Ferocious Dog’s second album, the superb From Without, is packed to the rafters with the shouts of the dispossessed, the forgotten and the unspoken and willingly wants to grab the policies of the day by the scruff of their necks and demand a different direction. It knows that the fight against the not so subtle feeling of disinfecting those to whom are seen as being a social underclass, that the words on the walls of the inner cities and the neighbourhoods may as well read scum, for this is what is being implied by those representing us on the world stage think.

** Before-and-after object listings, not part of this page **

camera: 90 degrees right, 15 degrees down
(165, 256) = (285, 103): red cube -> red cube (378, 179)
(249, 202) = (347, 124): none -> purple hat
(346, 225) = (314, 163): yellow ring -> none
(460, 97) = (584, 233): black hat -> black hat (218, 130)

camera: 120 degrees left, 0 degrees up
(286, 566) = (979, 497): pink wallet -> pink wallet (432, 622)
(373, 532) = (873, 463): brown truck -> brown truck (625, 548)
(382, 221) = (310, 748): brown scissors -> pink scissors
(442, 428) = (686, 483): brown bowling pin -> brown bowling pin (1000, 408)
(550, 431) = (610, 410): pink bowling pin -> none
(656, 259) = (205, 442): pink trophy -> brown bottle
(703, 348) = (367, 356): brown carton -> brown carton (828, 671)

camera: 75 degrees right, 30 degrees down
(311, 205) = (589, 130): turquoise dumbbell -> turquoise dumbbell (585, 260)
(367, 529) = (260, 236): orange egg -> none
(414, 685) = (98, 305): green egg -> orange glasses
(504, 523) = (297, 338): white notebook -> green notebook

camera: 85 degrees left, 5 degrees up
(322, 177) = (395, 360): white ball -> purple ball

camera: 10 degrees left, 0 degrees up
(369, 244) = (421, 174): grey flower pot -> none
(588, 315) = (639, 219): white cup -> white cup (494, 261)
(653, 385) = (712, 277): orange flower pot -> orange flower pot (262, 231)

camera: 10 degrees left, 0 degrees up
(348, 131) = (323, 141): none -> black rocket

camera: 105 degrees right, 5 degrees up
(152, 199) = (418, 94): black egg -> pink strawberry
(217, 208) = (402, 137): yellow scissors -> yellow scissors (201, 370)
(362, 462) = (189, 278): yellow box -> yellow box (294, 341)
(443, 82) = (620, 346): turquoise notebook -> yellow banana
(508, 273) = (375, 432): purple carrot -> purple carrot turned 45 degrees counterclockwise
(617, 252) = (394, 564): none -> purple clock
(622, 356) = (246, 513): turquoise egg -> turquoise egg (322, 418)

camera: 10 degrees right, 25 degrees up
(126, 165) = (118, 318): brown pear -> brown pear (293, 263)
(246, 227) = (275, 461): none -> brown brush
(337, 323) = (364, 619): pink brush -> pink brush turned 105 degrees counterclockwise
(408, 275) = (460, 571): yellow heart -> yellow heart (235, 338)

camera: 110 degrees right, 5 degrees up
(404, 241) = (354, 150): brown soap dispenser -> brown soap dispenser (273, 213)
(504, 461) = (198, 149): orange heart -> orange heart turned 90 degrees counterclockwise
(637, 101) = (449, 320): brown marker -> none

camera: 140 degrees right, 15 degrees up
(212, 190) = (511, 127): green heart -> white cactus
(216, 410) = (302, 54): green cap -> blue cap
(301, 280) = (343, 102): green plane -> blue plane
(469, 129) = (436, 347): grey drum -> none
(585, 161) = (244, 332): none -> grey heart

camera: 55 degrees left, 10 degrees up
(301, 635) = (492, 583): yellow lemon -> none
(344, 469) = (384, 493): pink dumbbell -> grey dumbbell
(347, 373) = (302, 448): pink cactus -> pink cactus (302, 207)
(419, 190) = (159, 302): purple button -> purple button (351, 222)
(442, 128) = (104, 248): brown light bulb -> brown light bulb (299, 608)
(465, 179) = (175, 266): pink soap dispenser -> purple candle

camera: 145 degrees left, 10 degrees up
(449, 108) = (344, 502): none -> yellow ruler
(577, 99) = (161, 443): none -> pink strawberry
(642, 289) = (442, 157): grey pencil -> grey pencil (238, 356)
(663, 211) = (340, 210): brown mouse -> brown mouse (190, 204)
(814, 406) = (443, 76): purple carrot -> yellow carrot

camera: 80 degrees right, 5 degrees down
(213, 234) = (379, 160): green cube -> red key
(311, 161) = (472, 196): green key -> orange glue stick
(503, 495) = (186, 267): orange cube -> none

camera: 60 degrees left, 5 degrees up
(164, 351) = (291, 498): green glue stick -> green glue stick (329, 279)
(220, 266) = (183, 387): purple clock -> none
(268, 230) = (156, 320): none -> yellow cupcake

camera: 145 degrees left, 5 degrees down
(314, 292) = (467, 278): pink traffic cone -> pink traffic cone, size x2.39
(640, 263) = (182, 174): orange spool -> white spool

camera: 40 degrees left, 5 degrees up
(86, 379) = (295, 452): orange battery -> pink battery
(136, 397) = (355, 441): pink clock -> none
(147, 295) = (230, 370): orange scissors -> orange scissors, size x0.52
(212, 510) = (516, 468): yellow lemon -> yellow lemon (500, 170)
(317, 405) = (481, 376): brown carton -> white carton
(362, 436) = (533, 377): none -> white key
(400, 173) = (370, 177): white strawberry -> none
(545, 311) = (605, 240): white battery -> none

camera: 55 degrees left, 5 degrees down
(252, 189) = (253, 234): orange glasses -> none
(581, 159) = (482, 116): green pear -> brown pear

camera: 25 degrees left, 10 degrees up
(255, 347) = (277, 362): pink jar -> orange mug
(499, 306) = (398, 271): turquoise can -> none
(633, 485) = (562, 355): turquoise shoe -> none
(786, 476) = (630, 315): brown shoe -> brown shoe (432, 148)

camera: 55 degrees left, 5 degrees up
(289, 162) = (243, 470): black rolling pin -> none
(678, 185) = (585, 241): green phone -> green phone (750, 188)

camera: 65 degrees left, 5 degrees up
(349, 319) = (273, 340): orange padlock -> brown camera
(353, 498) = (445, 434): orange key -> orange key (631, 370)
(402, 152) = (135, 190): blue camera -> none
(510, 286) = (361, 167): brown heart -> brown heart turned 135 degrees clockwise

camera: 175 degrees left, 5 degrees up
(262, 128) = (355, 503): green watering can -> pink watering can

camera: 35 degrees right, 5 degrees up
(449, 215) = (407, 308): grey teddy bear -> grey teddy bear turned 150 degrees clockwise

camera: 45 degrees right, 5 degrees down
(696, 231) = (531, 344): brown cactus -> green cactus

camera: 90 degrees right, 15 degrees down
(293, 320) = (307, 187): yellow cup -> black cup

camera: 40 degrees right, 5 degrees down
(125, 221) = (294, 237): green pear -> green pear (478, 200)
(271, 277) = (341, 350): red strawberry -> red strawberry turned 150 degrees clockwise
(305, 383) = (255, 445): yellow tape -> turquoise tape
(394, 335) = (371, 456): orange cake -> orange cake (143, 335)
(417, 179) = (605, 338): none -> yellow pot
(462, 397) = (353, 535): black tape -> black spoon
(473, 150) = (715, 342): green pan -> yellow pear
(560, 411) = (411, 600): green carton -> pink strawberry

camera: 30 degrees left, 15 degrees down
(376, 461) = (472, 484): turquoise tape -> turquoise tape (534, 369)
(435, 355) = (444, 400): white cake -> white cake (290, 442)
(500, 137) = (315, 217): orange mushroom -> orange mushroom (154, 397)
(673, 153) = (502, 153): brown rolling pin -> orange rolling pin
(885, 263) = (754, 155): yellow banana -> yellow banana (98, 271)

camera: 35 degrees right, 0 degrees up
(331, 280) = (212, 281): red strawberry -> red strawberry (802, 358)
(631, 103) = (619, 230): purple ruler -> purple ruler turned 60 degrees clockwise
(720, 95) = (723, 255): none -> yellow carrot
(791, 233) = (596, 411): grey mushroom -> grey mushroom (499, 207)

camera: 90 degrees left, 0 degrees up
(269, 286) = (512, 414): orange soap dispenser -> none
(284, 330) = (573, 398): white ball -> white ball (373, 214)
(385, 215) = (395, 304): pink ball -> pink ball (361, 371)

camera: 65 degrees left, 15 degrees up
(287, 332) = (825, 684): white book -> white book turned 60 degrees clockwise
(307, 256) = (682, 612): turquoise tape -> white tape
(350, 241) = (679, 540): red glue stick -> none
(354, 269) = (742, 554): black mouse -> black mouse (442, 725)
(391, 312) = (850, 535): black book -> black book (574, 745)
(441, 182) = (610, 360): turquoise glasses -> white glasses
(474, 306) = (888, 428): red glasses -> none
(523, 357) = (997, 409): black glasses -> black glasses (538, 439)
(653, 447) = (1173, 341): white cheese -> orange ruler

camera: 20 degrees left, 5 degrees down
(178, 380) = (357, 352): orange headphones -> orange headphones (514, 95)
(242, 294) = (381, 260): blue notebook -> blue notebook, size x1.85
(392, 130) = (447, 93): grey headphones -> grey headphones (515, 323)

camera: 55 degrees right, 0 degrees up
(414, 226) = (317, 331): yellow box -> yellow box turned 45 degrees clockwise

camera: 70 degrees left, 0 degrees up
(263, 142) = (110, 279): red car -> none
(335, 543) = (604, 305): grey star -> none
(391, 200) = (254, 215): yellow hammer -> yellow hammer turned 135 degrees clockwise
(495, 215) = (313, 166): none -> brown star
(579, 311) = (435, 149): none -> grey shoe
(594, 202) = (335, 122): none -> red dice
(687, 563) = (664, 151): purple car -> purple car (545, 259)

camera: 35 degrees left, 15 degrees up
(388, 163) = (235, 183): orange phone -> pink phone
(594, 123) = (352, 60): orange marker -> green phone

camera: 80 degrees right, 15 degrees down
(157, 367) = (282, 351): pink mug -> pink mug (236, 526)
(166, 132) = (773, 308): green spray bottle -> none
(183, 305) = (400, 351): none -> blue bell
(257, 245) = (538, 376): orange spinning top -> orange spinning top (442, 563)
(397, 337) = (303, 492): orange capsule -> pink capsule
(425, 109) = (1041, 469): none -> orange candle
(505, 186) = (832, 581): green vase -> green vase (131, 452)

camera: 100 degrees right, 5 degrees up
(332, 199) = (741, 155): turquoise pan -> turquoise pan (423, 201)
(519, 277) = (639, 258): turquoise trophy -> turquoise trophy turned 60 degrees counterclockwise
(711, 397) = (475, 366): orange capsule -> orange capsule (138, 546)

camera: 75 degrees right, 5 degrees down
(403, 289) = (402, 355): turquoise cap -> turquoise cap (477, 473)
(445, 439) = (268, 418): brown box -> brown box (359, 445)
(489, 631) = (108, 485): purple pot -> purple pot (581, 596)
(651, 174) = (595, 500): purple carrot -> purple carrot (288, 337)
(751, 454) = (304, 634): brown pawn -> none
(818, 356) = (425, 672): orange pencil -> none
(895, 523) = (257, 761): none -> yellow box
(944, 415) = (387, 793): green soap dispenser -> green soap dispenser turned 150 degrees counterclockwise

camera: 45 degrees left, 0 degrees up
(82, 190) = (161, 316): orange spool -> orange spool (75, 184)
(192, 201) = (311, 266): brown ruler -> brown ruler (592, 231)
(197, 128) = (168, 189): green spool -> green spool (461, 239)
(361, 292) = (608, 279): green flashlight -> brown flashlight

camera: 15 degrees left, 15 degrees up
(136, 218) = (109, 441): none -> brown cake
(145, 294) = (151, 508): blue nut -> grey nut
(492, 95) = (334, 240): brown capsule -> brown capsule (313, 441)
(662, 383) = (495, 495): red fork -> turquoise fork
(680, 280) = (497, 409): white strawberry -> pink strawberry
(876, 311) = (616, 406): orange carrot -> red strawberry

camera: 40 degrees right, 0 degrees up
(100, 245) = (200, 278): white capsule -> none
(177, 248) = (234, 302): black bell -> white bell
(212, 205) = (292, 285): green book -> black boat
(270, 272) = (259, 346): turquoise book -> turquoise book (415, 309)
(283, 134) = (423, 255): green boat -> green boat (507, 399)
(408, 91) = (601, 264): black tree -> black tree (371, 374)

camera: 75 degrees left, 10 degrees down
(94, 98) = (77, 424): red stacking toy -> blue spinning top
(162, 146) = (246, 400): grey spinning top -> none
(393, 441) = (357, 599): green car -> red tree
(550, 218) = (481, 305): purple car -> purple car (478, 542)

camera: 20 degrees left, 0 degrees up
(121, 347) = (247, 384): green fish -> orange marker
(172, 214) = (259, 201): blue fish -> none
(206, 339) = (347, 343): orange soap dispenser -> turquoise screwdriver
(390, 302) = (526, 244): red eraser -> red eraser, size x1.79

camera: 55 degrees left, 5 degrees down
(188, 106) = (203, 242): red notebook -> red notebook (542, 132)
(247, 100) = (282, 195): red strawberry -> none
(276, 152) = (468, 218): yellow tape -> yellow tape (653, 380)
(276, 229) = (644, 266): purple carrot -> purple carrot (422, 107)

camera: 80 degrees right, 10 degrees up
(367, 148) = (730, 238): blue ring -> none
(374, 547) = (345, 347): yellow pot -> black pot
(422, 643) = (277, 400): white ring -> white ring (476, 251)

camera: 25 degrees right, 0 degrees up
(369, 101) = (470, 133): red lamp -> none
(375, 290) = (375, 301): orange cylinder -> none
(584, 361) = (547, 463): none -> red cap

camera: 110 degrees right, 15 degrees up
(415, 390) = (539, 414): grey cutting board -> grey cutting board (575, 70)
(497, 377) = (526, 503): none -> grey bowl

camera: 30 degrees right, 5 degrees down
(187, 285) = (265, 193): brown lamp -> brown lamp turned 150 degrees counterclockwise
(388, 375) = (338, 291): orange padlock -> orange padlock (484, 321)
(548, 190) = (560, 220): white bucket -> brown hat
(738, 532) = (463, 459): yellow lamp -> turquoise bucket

The passion that comes throughout the whole of From Without is explosive, it is as raw as it is natural, it is the sound of revolution that beats in the heart of anyone who seeks equality and the six piece band from Nottinghamshire burst with flavour and ferocity. Yet, underneath it all, songs such as Gallows Justice, the sadly prophetic Living On Thin Air, Crime and Punishment and the heartbreak allusion in Slow Motion Suicide all hold out a hand of friendship, the type that you never knew you had batting in your corner for you and it this beauty that really underpins the album.

An album that fights with honour, that isn’t afraid to pull out the stops in its determination to ask difficult questions, From Without but certainly with noble intentions, this is the result of seeing the those made vulnerable by a system of disgust brought sharply to their knees; a tense and wonderfully courageous album, one to whom should be rallied behind immediately.